Sunday, September 25, 2022

REVIEW: The Other World's Books Depend on the Bean Counter (manga, vol. 1) by Kazuki Irodori, original story by Yatsuki Wakatsu, character design by Kikka Ohashi, translated by Emma Shumacker

The Other World's Books Depend on the Bean Counter is a fantasy manga series based on a light novel series. It's basically m/m isekai. I bought my copy of this first volume brand new.

Review:

Kondou Seiichirou is an overworked accountant who's heading home one evening when he hears a girl crying out for help. He rushes to her, only to get pulled along with her into a new world where she's expected and wanted and he's...an unexpected extra. The girl, Shiraishi Yua, is named the next Holy Maiden, a girl destined to save the kingdom from a deadly miasma. Kondou is asked what he'd like to do, and he requests an accounting job.

It doesn't take long for Kondou to start digging in places he isn't wanted, attracting some powerful enemies. He notices something fishy going on in the kingdom's accounting books and makes it his personal mission to clean things up and ensure that the country is financially stable enough to weather the hardships he's sure the miasma will soon cause.
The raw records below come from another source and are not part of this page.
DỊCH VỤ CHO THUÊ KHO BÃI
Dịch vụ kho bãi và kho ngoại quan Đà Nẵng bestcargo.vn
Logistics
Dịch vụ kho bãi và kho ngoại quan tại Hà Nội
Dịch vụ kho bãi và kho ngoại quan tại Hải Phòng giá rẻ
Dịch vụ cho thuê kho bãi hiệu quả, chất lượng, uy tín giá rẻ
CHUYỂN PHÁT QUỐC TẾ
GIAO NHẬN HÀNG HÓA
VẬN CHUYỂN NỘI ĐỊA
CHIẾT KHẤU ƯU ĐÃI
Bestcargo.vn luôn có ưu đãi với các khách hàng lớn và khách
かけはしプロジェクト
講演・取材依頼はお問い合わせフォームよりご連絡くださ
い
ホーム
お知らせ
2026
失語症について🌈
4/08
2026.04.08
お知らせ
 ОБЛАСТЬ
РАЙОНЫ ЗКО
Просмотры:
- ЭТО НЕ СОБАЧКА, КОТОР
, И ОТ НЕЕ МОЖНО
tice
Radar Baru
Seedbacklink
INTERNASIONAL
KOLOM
In the process, he overworks himself to the same degree he was overworked back in his own world, and tries to make up for it with "nutritional tonics." Thankfully, at least one of the people keeping a close eye on him is willing to help him out when he suddenly ends up in trouble.
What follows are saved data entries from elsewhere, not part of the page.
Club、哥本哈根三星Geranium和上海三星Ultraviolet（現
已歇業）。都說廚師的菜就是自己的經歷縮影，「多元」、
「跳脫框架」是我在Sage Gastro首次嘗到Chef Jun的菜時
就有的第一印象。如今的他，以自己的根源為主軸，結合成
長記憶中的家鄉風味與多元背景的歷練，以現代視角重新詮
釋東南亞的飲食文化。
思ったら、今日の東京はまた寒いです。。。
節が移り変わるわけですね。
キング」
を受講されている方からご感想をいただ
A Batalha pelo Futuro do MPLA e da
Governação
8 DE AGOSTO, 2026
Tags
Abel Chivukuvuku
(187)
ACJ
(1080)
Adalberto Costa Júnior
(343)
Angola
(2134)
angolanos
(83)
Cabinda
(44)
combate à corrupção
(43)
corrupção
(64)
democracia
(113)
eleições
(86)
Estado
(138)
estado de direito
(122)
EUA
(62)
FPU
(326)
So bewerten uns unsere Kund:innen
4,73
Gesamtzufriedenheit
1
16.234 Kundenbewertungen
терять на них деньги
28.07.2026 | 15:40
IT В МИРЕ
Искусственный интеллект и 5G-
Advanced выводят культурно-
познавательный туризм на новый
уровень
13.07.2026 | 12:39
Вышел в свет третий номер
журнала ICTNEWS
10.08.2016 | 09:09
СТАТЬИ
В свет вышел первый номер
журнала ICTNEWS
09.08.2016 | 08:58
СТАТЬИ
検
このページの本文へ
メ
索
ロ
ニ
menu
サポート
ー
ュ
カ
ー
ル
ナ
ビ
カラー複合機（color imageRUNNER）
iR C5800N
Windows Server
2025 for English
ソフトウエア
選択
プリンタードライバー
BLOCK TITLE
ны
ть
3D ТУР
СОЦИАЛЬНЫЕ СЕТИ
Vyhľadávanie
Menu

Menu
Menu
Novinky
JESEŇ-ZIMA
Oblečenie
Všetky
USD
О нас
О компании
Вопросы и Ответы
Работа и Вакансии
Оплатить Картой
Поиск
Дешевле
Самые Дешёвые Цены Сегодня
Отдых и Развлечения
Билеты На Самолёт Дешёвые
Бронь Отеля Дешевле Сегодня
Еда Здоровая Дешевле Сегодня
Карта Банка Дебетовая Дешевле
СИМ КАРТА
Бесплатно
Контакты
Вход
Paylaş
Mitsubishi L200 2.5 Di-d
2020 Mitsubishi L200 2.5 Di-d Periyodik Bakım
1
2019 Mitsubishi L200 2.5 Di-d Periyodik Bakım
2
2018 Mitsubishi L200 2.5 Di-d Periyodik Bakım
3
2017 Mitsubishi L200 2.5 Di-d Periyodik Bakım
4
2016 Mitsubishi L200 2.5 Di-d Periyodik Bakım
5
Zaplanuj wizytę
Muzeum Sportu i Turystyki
This reminded me intensely of The Saint's Magic Power Is Omnipotent. Isekai fantasy romance in which two people are accidentally transported into a new world instead of just one. One of those people is a Holy Maiden who's supposed to help dispel a miasma. Instead of being labeled another potential true "Holy Maiden," Kondou, unlike Sei, was just dismissed entirely as being unimportant. However, Kondou, like Sei, requested to be put to work and immediately began overworking himself just as much as he'd done in the real world.

Some differences: Of course, the m/m romance aspect. Plus, Kondou's love interest, Aresh, isn't so much sparklingly perfect as he is intensely serious. Aresh spends pretty much this entire volume glaring at Kondou from the sidelines. Also, there's no sign that Kondou has any magical abilities - he drinks healing potions rather than makes them.

So far, Yua, the Holy Maiden, hasn't gotten much page-time, but it's being strongly hinted at that she's being used and the situation (deadly miasma that only she can clear) may not be exactly what she's been told. Like Aira, she's young, naive, and seems to accept everything she's being told.

As far as the romance goes, that's still in the early stages and not exactly what I'd call romance yet. Basically, Kondou overuses nutritional tonics in an attempt to work past his normal limits and ends up overdosing. Aresh heals him with magic which then causes new problems, as Kondou's non-magical self proves incapable of properly processing all that magic. Infants in this world sometimes have this problem, which their mothers cure by cuddling and holding them in order to gradually build up their tolerance to magic. Kondou's an adult though, and this particular case is more serious than what infants experience, so Aresh has to rely on emergency treatment. Namely, sex. The sex isn't explicit, but it definitely happens...and Kondou's biggest reaction, upon waking up, is horror that he's late for work. Does he remember the sex? I'm not sure.

Anyway, I'm interested to see where this goes and will be reading the next volume.

Extras:

A bonus chapter from the POV of the boy from whom Kondou commissioned an abacus. Also, one full-color illustration and a couple afterwords, one from the artist and one from the original light novel author.